--- Selected text ---
Commissioner of the New York City Department of Cultural Affairs
- Incumbent
- Assumed office March 1, 2026
- Mayor: Zohran Mamdani
- Preceded by: Laurie Cumbo

Personal details
- Born: Trumbull, Connecticut
- Party: Democratic
- Education: Bard College (BA), Hunter College (MA);

= Diya Vij =

American curator and public servant

Diya Vij is an American curator and public servant who has served as the Commissioner of the New York City Department of Cultural Affairs since 2026, when she was appointed by Zohran Mamdani. She had previously worked as a curator in various organizations, both public and private.
==Biography==
Vij was born and raised in Trumbull, Connecticut to a family of Indian immigrants. She frequently visited New York as a child to get Indian groceries. She attended Bard College for her BA and Hunter College for her MA in Art History. After stints in Delhi and Los Angeles, she moved to New York City.

She began her career at the Queens Museum, where she worked as a curatorial fellow and then in digital communications, before following her then-boss Tom Finkelpearl to the Department of Cultural Affairs, which he headed during the mayoralty of Bill de Blasio. She worked in digital communications there, and launched and managed both the Digital Artists in Residence and the Diversity, Equity, and Inclusion programs. During this time, she was profiled by Elle for their This Is Thirty series.

She went on to serve as an associate curator at High Line and a curator at Creative Time, and became vice president of curatorial and arts programs at Powerhouse Arts on November 3, 2025. That same month, she was named to Zohran Mamdani's arts and culture transition committees.

In February 2026, she was named Commissioner of the New York City Department of Cultural Affairs, the largest municipal culture funder in the United States, by Mamdani. She is the first person of South Asian heritage to hold the role. Her selection received praise from individuals including Finkelpearl, Elizabeth Alexander, Thelma Golden, and Patrick Gaspard. One of her stated main priorities is making the city more affordable for artists, including through affordable housing. She has also discussed ending what she calls a "landscape of fear", which she believes is caused by an uneven COVID-19 recovery and political intimidation. She has stated her goal is for New Yorkers to think of arts funding as an "essential part of their infrastructure" in the same way as pothole fixing.

She has also served as a member of the board of three nonprofits, including the Poetry Project.

She was named an Observer Power Player in 2021.

Data drawn from a collection
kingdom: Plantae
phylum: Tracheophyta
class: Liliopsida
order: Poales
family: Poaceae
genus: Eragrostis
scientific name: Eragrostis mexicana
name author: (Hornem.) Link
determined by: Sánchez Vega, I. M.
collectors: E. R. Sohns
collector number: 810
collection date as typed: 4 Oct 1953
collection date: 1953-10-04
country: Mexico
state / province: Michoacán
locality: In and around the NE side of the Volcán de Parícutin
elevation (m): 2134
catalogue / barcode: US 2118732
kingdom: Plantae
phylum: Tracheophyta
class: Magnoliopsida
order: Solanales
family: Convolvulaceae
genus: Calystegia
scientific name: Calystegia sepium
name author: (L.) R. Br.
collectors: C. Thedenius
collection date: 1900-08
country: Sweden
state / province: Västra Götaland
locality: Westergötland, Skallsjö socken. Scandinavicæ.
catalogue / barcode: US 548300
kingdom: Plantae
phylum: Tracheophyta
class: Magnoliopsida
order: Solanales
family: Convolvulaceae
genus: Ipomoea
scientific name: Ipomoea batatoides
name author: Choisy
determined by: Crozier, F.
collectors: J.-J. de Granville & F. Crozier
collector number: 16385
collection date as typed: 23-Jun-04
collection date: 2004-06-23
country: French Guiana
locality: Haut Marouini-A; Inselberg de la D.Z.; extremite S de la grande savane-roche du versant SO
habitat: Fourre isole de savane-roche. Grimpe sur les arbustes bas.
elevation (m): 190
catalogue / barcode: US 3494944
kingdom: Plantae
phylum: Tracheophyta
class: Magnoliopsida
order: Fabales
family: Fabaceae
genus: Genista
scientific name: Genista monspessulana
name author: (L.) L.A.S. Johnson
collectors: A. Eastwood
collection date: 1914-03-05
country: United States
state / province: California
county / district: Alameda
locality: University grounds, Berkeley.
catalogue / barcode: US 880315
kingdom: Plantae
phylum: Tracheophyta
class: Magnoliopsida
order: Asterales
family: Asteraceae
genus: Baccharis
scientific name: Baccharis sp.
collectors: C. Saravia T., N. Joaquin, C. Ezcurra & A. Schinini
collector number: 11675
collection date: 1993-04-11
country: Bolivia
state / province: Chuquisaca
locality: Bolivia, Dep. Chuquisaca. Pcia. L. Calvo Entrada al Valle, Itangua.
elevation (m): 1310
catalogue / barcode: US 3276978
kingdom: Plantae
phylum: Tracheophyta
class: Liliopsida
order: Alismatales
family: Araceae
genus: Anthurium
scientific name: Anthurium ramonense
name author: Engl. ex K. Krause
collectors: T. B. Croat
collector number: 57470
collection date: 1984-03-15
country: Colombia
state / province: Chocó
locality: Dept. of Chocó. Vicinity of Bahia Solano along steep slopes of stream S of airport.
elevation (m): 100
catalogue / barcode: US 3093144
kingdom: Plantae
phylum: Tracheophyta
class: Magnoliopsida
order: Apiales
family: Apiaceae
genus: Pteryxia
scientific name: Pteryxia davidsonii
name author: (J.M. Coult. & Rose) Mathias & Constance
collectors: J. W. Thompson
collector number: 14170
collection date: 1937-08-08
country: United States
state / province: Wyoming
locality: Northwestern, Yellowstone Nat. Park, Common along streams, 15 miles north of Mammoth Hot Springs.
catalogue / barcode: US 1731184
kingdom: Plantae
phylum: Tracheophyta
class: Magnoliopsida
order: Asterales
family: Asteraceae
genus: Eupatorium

--- Using the information ---
A – Reproduce the passage of the Diya Vij biography from "Diya Vij is" up to and including "public and private.".
B – According to the Diya Vij biography, on what date did Vij become vice president of curatorial and arts programs at Powerhouse Arts?
C – Recast the paragraph of the Diya Vij biography beginning "She began her career at the Queens Museum" as a short bulleted list that keeps its main facts.

--- Solutions to the tasks ---
A –
Diya Vij is an American curator and public servant who has served as the Commissioner of the New York City Department of Cultural Affairs since 2026, when she was appointed by Zohran Mamdani. She had previously worked as a curator in various organizations, both public and private.

B – November 3, 2025

C –
- Began her career at the Queens Museum as a curatorial fellow, then worked in digital communications.
- Followed her then-boss Tom Finkelpearl to the Department of Cultural Affairs, which he headed under Mayor Bill de Blasio.
- Worked in digital communications there.
- Launched and managed the Digital Artists in Residence and the Diversity, Equity, and Inclusion programs.
- Was profiled during this period in Elle's This Is Thirty series.